§ **Dataset entries**

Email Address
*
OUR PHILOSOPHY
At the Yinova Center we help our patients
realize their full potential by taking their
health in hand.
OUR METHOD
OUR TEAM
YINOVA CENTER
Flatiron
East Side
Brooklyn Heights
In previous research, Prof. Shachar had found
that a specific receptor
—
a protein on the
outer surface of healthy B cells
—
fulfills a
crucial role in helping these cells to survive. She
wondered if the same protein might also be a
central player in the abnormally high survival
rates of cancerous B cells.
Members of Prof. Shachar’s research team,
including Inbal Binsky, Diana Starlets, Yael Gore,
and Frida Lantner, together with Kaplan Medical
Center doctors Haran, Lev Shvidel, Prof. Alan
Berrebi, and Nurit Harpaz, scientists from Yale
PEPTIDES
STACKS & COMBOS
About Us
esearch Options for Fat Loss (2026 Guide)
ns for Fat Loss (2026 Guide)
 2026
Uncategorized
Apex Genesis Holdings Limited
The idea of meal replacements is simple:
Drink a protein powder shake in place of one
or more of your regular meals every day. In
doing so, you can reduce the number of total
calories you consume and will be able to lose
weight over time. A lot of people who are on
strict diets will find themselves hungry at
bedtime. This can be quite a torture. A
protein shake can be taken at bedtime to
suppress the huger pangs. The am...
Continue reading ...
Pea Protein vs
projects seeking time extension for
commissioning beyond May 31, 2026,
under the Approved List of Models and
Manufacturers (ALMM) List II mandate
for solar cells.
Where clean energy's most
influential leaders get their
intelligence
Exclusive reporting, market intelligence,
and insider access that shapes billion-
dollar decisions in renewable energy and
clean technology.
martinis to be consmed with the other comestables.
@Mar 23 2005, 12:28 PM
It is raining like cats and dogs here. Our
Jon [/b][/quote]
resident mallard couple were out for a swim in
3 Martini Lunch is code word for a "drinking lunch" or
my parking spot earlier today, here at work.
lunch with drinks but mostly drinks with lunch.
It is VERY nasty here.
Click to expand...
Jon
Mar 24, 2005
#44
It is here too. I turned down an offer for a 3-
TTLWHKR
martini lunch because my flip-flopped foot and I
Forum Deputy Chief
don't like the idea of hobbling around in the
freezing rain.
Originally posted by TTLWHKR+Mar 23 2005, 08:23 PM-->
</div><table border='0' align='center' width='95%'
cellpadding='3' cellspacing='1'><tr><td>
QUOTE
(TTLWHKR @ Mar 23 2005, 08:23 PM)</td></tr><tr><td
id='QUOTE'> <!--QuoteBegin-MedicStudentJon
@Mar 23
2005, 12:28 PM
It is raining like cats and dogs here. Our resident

§ **Problem description**
Wherever a line holds the word "with", copy that line out of the entries above.

§ **Answer box**
and Frida Lantner, together with Kaplan Medical
martinis to be consmed with the other comestables.
lunch with drinks but mostly drinks with lunch.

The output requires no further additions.